**Exercise prompt**
Your output should repeat the entries below exactly. It should contain no images.

**Task material**
□ □ □ □ □ □ □

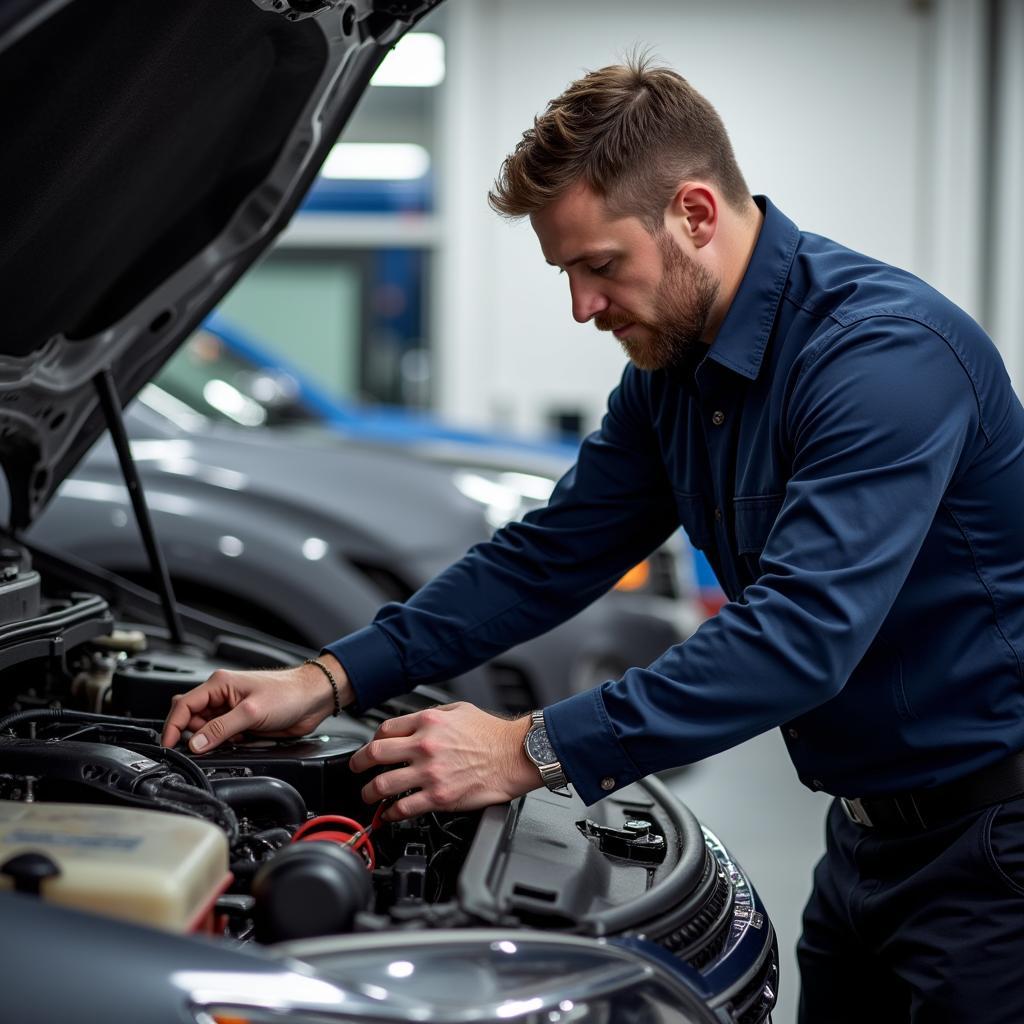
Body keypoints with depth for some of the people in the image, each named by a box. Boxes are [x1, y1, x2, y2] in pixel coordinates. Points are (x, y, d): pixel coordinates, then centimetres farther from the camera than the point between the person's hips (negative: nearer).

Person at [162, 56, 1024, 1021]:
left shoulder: (886, 350, -25)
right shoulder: (671, 369, 5)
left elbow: (801, 632, -33)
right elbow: (550, 556, 9)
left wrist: (533, 750, -33)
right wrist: (328, 680, -1)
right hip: (871, 830, 8)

□ □ □ □ □ □ □

**Response to the exercise**
Body keypoints with depth for some of the people in the image, each named by a box. Boxes are [x1, y1, x2, y2] in pixel coordinates. Points are (x, y, d): pixel coordinates, then centimetres farther from the camera than the point between the person's hips (negative: nearer).

Person at [162, 56, 1024, 1021]:
left shoulder: (886, 350, -25)
right shoulder: (671, 369, 5)
left elbow: (801, 632, -33)
right elbow: (550, 556, 9)
left wrist: (533, 750, -33)
right wrist: (328, 680, -1)
right hip: (871, 830, 8)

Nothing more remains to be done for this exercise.